About Kratos Defense & Security Solutions
Kratos Defense & Security Solutions, Inc. (NASDAQ :KTOS ) provides mission critical products, services and solutions for United States National Security. Principal products, services and solution offerings relate to and support C5ISR, weapon systems sustainment, military weapon range operations and technical services, network engineering services, information assurance and cybersecurity solutions, security and surveillance systems, and critical infrastructure security system design and integration. Kratos is headquartered in San Diego, California, with resources located throughout the U.S. and at key strategic military locations. News and information are available at www.KratosDefense.com.

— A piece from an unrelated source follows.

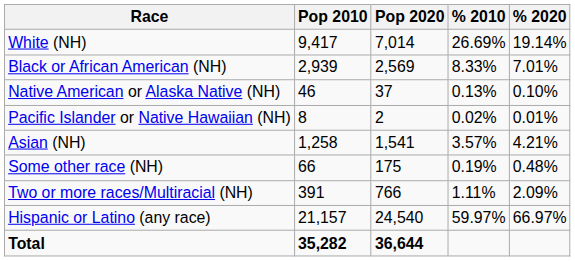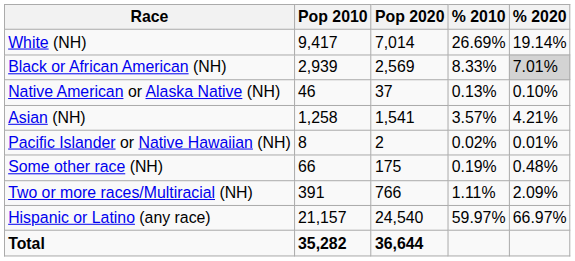Black or African American (NH) | % 2020: no background -> lightgrey background
rows swapped: Asian (NH) <-> Pacific Islander or Native Hawaiian (NH)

This press release contains certain "forward-looking statements" within the meaning of the safe harbor provisions of the United States Private Securities Litigation Reform Act of 1995. Forward-looking statements are statements that are not historical facts. Words such as "expect(s)", "feel(s)", "believe(s)", "will", "may", "anticipate(s)", "intend(s)" and similar expressions are intended to identify such forward-looking statements. These statements include, but are not limited to, statements regarding future performance. All of such information and statements are subject to certain risks and uncertainties, the effects of which are difficult to predict and generally beyond the control of Henry Bros., that could cause actual results to differ materially from those expressed in, or implied or projected by, the forward-looking information and statements. These risks and uncertainties include, but are not limited to: (i) uncertainties associated with the acquisition of Henry Bros. by Kratos, (ii) changes in economic, business, competitive, technological and/or regulatory factors and (iii) those risks identified and discussed by Henry Bros. in its filings with the SEC. Readers are cautioned not to place undue reliance on these forward-looking statements, which speak only as of the date of this press release. Neither Kratos nor Henry Bros. undertakes any obligation to republish revised forward-looking statements to reflect events or circumstances after the date hereof or to reflect the occurrence of unanticipated events. Readers are also urged to carefully review and consider the various disclosures in Henry Bros.'s SEC periodic and interim reports, including but not limited to its Annual Report on Form 10-K for the fiscal year ended December 31, 2009, Quarterly Reports on Form 10-Q for the fiscal quarters ended March 31, 2010, June 30, 2010 and September 30, 2010 and Current Reports on Form 8-K filed from time to time by Henry Bros. All forward-looking statements are qualified in their entirety by this cautionary statement.
SOURCE Henry Bros. Electronics, Inc.